Comment cette expédition de l’est, sur laquelle on avait fondé tant d’espérances, finissait-elle ainsi ? Est-ce la faute des chefs militaires, des soldats ? Non, le chef était un courageux capitaine, qui ne pouvait assurément répondre à toutes les illusions qu’on se faisait, mais qui remplissait son devoir avec un dévoûment passionné de tous les instans et un élan de cœur dont on ne doutait pas. Les soldats qu’il conduisait étaient certes mal organisés, peu disciplinés, mal équipés ; ils se battaient cependant avec intrépidité, ils ont supporté bien des souffrances, et ils ont montré plus d’une fois qu’ils auraient pu vaincre. La cause de tant de malheurs n’est pas là. Sans doute, ce nouveau désastre aurait pu être épargné à la France ; il aurait pu être évité, si, au lieu d’agir en gouvernement d’ostentation et de confusion, on avait su ce qu’on voulait et ce qu’on pouvait, si on avait su laisser chacun à son rôle et préparer le succès, comme on doit toujours le préparer, par l’ordre, l’organisation et la prévoyance. M. Thiers a dit que les premiers revers de la guerre de 1870 ont tenu à ce qu’on n’était pas prêt ; les derniers malheurs ont tenu à ce qu’on n’a pas même su profiter de l’expérience des premiers revers. C’est à la France d’aujourd’hui de s’éclairer à la funèbre lumière des uns et des autres pour retrouver le secret d’une grandeur qui ne peut être voilée que pour un moment.

Charles de Mazade.
  1. Voyez la Revue du 15 septembre et du 15 octobre.
  2. On peut lire à ce sujet un rapport adressé à l’assemblée nationale par un des membres de la commission des marchés. « La légion garibaldienne, dit M. Blavoyer, a vu cinquante-trois officiers vêtus aux frais de l’état avec un luxe qui contrastait avec le pauvre équipement de nos propres soldats… Les chemises rouges coûtent 20 francs, les pantalons 30 fr., les vestons 58, 65, 70, 80 et 90 fr., d’autres de 100 à 190 fr. Le manteau du colonel Garibaldi, dit en se lamentant le fournisseur, était d’une ampleur excessive, d’un drap gris magnifique, doublé de rouge, et du prix, relativement modique, de 180 fr. Des boutons d’argent fin sont exigés par un sous-intendant, les galons et les torsades sont en grandes quantités sur toutes les factures… » Voyez aussi le récit modéré, impartial et sincère de M. Jules Garnier, les Volontaires du génie dans l’est.

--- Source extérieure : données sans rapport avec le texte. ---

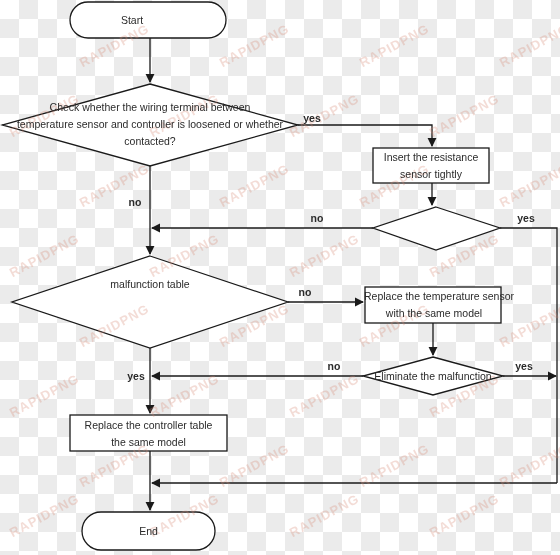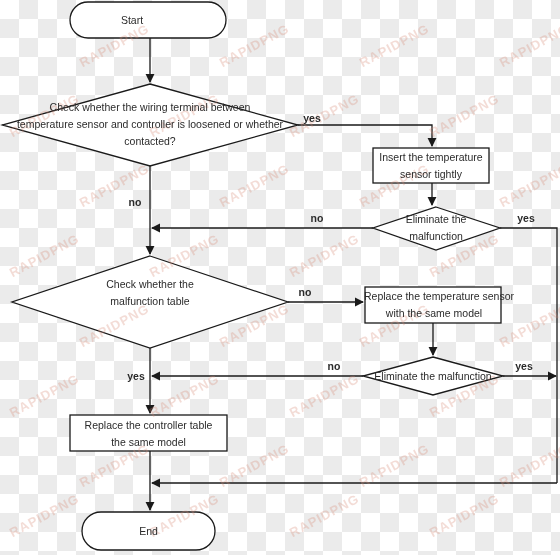--- a/index.html
+++ b/index.html
@@ -165,31 +165,26 @@
 
   <div class="node-text" style="left:54px; top:12px; width:156px;">Start</div>
 
   <div class="node-text" style="left:0px; top:99px; width:300px;">
     <div>Check whether the wiring terminal between</div>
     <div>temperature sensor and controller is loosened or whether</div>
     <div>contacted?</div>
   </div>
 
   <div class="node-text" style="left:371px; top:149px; width:120px;">
-    <div>Insert the temperature</div>
+    <div>Insert the resistance</div>
     <div>sensor tightly</div>
   </div>
 
-  <div class="node-text" style="left:376px; top:211px; width:120px;">
-    <div>Eliminate the</div>
-    <div>malfunction</div>
-  </div>
 
   <div class="node-text" style="left:6px; top:276px; width:288px;">
-    <div>Check whether the</div>
     <div>malfunction table</div>
   </div>
 
   <div class="node-text" style="left:364px; top:288px; width:140px;">
     <div>Replace the temperature sensor</div>
     <div>with the same model</div>
   </div>
 
   <div class="node-text" style="left:363px; top:368px; width:140px;">
     <div>Eliminate the malfunction</div>

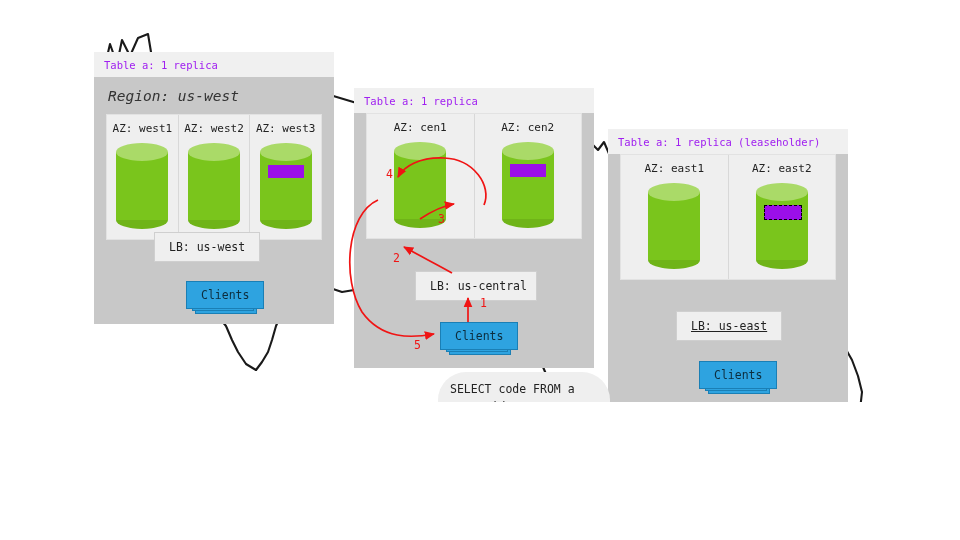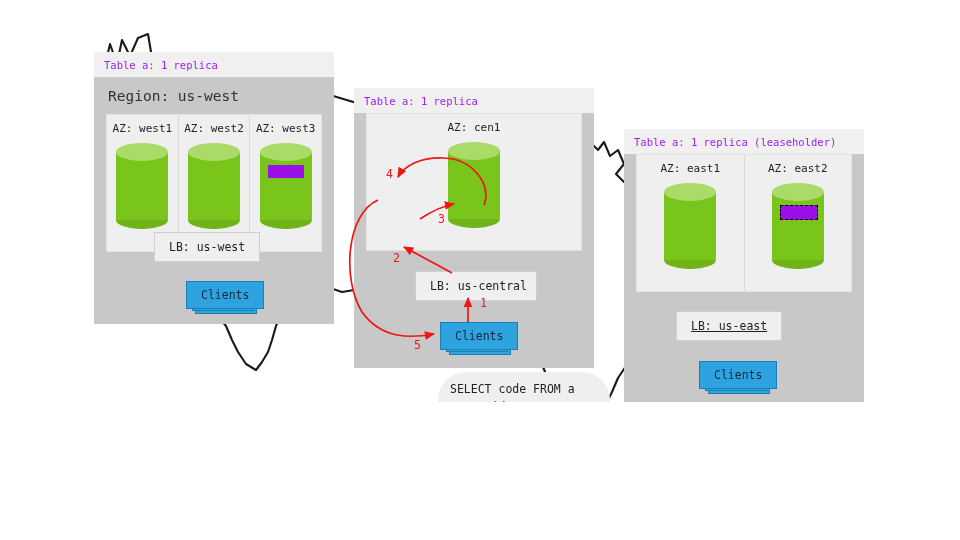--- a/index.html
+++ b/index.html
@@ -32,30 +32,31 @@
     font-size: 10.5px;
     padding: 7px 10px 6px 10px;
     letter-spacing: 0px;
     white-space: nowrap;
   }
   .region-title {
     color: #333333;
     font-size: 14.5px;
     padding: 11px 0 10px 14px;
     white-space: nowrap;
+    font-style: italic;
   }
   .az-row {
     display: flex;
     background: #efefef;
     margin: 0 12px;
     border: 1px solid #e2e2e2;
   }
   .az {
     flex: 1 1 0;
-    padding: 7px 0 22px 0;
+    padding: 7px 0 10px 0;
     text-align: center;
     position: relative;
   }
   .az + .az { border-left: 1px solid #d8d8d8; }
   .az-label {
     font-size: 11px;
     color: #222222;
     white-space: nowrap;
   }
   .cyl-wrap {
@@ -293,40 +294,51 @@
         <div class="az-label">AZ: cen1</div>
         <div class="cyl-wrap" style="width:52px; height:86px;">
           <div class="cyl">
             <div class="cyl-bottom"></div>
             <div class="cyl-body"></div>
             <div class="cyl-top"></div>
           </div>
         </div>
       </div>
 
+      <div class="az">
+        <div class="az-label">AZ: cen2</div>
+        <div class="cyl-wrap" style="width:52px; height:86px;">
+          <div class="cyl">
+            <div class="cyl-bottom"></div>
+            <div class="cyl-body"></div>
+            <div class="cyl-top"></div>
+            <div class="replica" style="left:8px; top:22px; width:36px; height:13px;"></div>
+          </div>
+        </div>
+      </div>
 
 
     </div>
   </div>
   <div class="lb" style="left:415px; top:271px; width:92px;">
     <span>LB: us-central</span>
   </div>
   <div class="clients" style="left:440px; top:322px;">
     <div class="sheet" style="left:9px; top:9px; width:60px; height:22px;"></div>
     <div class="sheet" style="left:6px; top:6px; width:60px; height:22px;"></div>
     <div class="sheet" style="left:3px; top:3px; width:60px; height:22px;"></div>
     <div class="front">
       <span>Clients</span>
     </div>
   </div>
   <div class="sqlbox" style="left:438px; top:372px; width:148px;border-radius:28px;">SELECT code FROM a
 WHERE id = 6
 AS OF SYSTEM TIME ...;</div>
 
-  <div class="region" style="left:624px; top:129px; width:240px; height:288px;">
+  <div class="region" style="left:608px; top:129px; width:240px; height:288px;">
     <div class="region-banner">Table a: 1 replica (leaseholder)</div>
     <div class="az-row">
 
       <div class="az">
         <div class="az-label">AZ: east1</div>
         <div class="cyl-wrap" style="width:52px; height:86px;">
           <div class="cyl">
             <div class="cyl-bottom"></div>
             <div class="cyl-body"></div>
             <div class="cyl-top"></div>

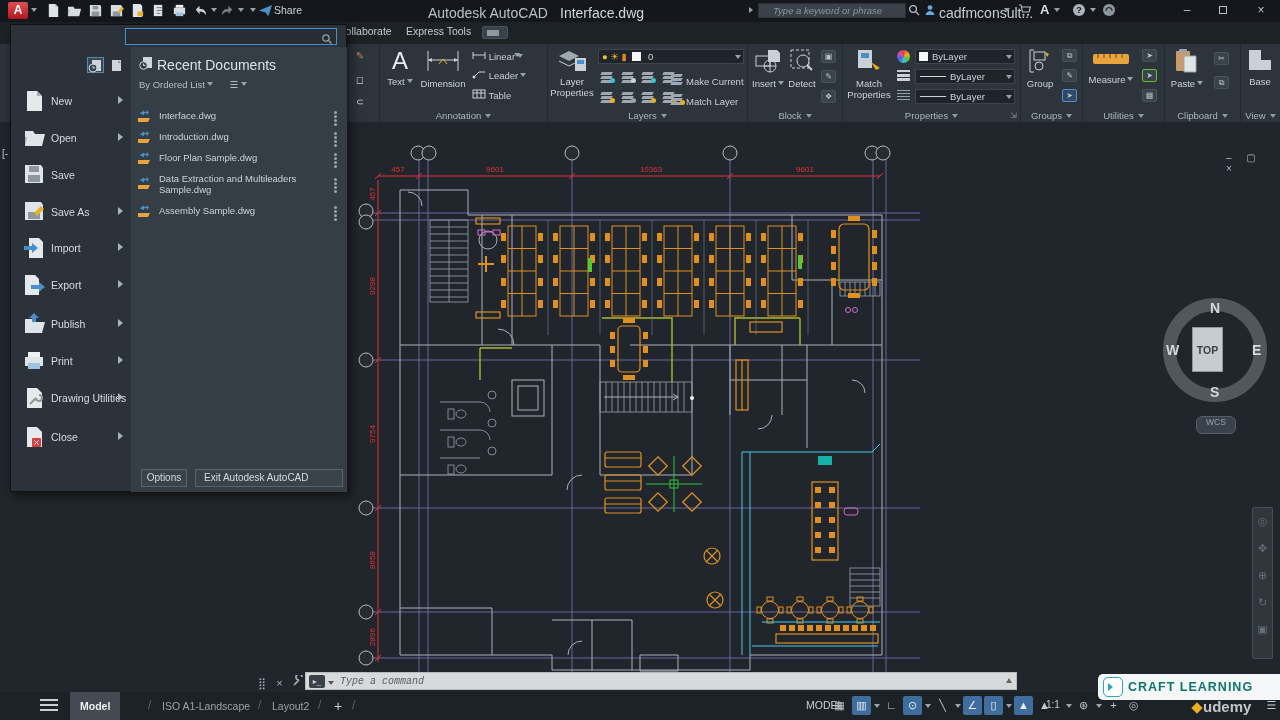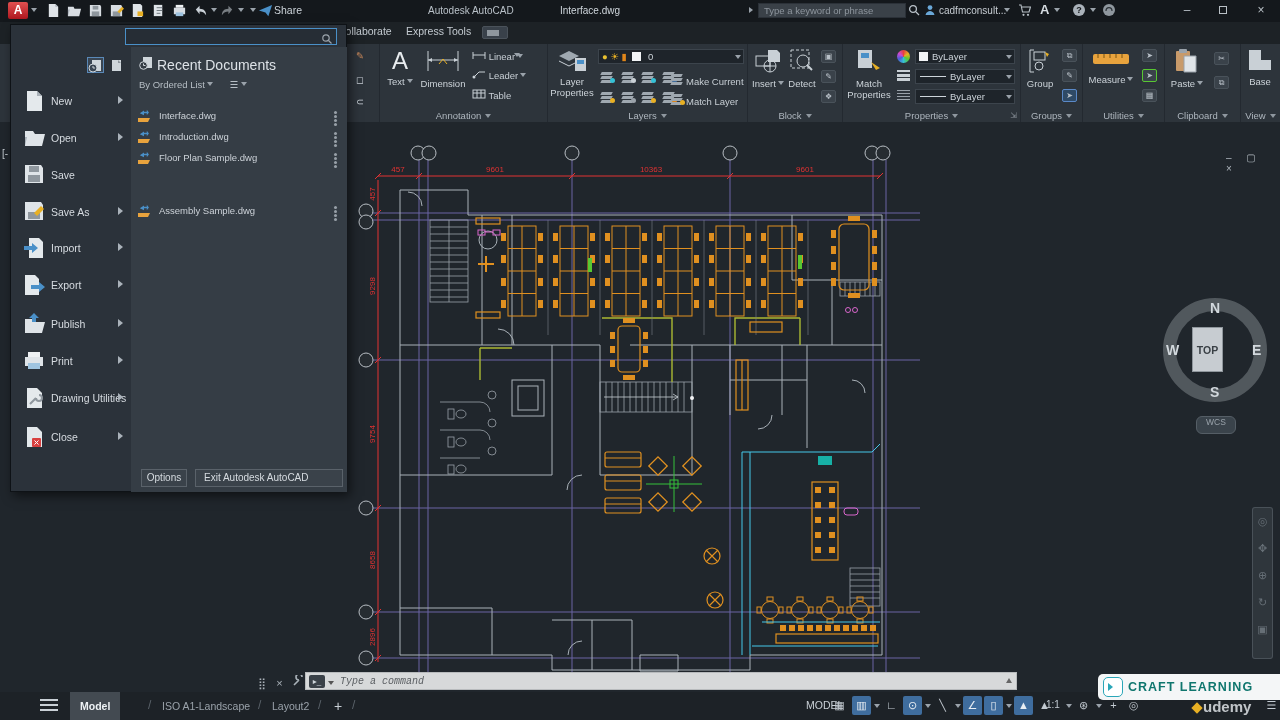--- a/index.html
+++ b/index.html
@@ -6,22 +6,22 @@
 html,body{width:1280px;height:720px;overflow:hidden}
 body{position:relative;background:#20262c;font-family:"Liberation Sans",sans-serif;color:#c8ced4}
 .abs{position:absolute}
 
 #titlebar{position:absolute;left:0;top:0;width:1280px;height:22px;background:#14181c;z-index:30}
 #alogo{position:absolute;left:8px;top:2px;width:20px;height:17px;background:linear-gradient(180deg,#e05050,#b01820);color:#fff;font-weight:bold;font-size:12px;text-align:center;line-height:17px;border-radius:2px}
 .tb-caret{position:absolute;top:8px;width:0;height:0;border-left:3px solid transparent;border-right:3px solid transparent;border-top:4px solid #9aa2aa}
 .qat-ic{position:absolute;top:3px;width:17px;height:15px;color:#c9d0d6}
 .qat-ic svg{width:15px;height:15px}
 #share-lbl{position:absolute;left:274px;top:4px;font-size:10.5px;color:#cdd4da}
-.tb-txt{position:absolute;top:5px;font-size:10px;color:#b9c1c8}
-#kw-search{position:absolute;left:758px;top:3px;width:148px;height:15px;background:#3a4148;border:1px solid #2b3138;color:#8d959d;font-size:9.5px;line-height:13px;padding-left:5px}
+.tb-txt{position:absolute;top:5px;font-size:14px;color:#b9c1c8}
+#kw-search{position:absolute;left:758px;top:3px;width:148px;height:15px;background:#3a4148;border:1px solid #2b3138;color:#8d959d;font-style:italic;font-size:9.5px;line-height:13px;padding-left:14px}
 .tb-ric{position:absolute;top:3px;color:#aeb6bd;font-size:11px}
 .winbtn{position:absolute;top:0;width:30px;height:20px;text-align:center;line-height:20px;color:#b9c0c6;font-size:12px}
 
 #tabrow{position:absolute;left:0;top:22px;width:1280px;height:22px;background:#1d2226;z-index:5}
 .rtab{position:absolute;top:3px;font-size:10.5px;color:#c3cad0}
 #gallery-pill{position:absolute;left:482px;top:4px;width:26px;height:13px;background:#39414a;border:1px solid #4a525a;border-radius:2px}
 #gallery-pill i{position:absolute;left:4px;top:3px;width:12px;height:6px;background:#8f979e}
 
 #ribbon{position:absolute;left:0;top:44px;width:1280px;height:78px;background:#2d343b;z-index:4}
 .rpanel{position:absolute;top:0;height:78px;border-right:1px solid #232930}
@@ -731,20 +731,27 @@
         </svg>
       <span class="fn">Introduction.dwg</span><i class="vdots"></i>
     </div>
     <div class="rfile" style="top:104px;height:20px">
       <svg width="15" height="14" viewBox="0 0 15 14">
           <path d="M1 8l6-4v2h4V3l3 4-3 4V8H7v3z" fill="#4a90c8" transform="scale(.7) translate(3 -2)"></path>
           <path d="M1 9h12l-2 4H1z" fill="#e8a33d"></path>
         </svg>
       <span class="fn">Floor Plan Sample.dwg</span><i class="vdots"></i>
     </div>
+    <div class="rfile" style="top:125px;height:30px">
+      <svg width="15" height="14" viewBox="0 0 15 14" style="margin-top:4px">
+          <path d="M1 8l6-4v2h4V3l3 4-3 4V8H7v3z" fill="#4a90c8" transform="scale(.7) translate(3 -2)"></path>
+          <path d="M1 9h12l-2 4H1z" fill="#e8a33d"></path>
+        </svg>
+      <span class="fn">Data Extraction and Multileaders Sample.dwg</span><i class="vdots" style="top:10px"></i>
+    </div>
     <div class="rfile" style="top:157px;height:20px">
       <svg width="15" height="14" viewBox="0 0 15 14">
           <path d="M1 8l6-4v2h4V3l3 4-3 4V8H7v3z" fill="#4a90c8" transform="scale(.7) translate(3 -2)"></path>
           <path d="M1 9h12l-2 4H1z" fill="#e8a33d"></path>
         </svg>
       <span class="fn">Assembly Sample.dwg</span><i class="vdots"></i>
     </div>
   </div>
 
   <div class="mbtn" style="left:130px;width:46px">Options</div>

  3. Rien ne peint mieux les procédés de l’administration impériale que ce que dit, justement au sujet de Montbéliard, le général de Blois, commandant de l’artillerie du 45e corps : « Cette petite ville possède un château récemment déclassé et dépendant de la direction du génie de Besançon. L’opération du déclassement, simple mesure financière destinée à leurrer le corps législatif, toujours avide d’économies sur le budget de la guerre, consistait simplement à supprimer la garnison et à retirer le mobilier militaire de la place. On se gardait, bien de raser les remparts, mesure indispensable pourtant, mais que l’on omettait pour éviter une dépense. Tout cela était contraire au bon sens. Il résulta de cette omission que les Prussiens trouvèrent dans le château de Monbéliard un excellent poste retranché qu’ils occupèrent sans peine et sans frais, et d’où ils purent faire du mal à la ville. » (L’Artillerie du 15e corps pendant la campagne de 1870-1871.)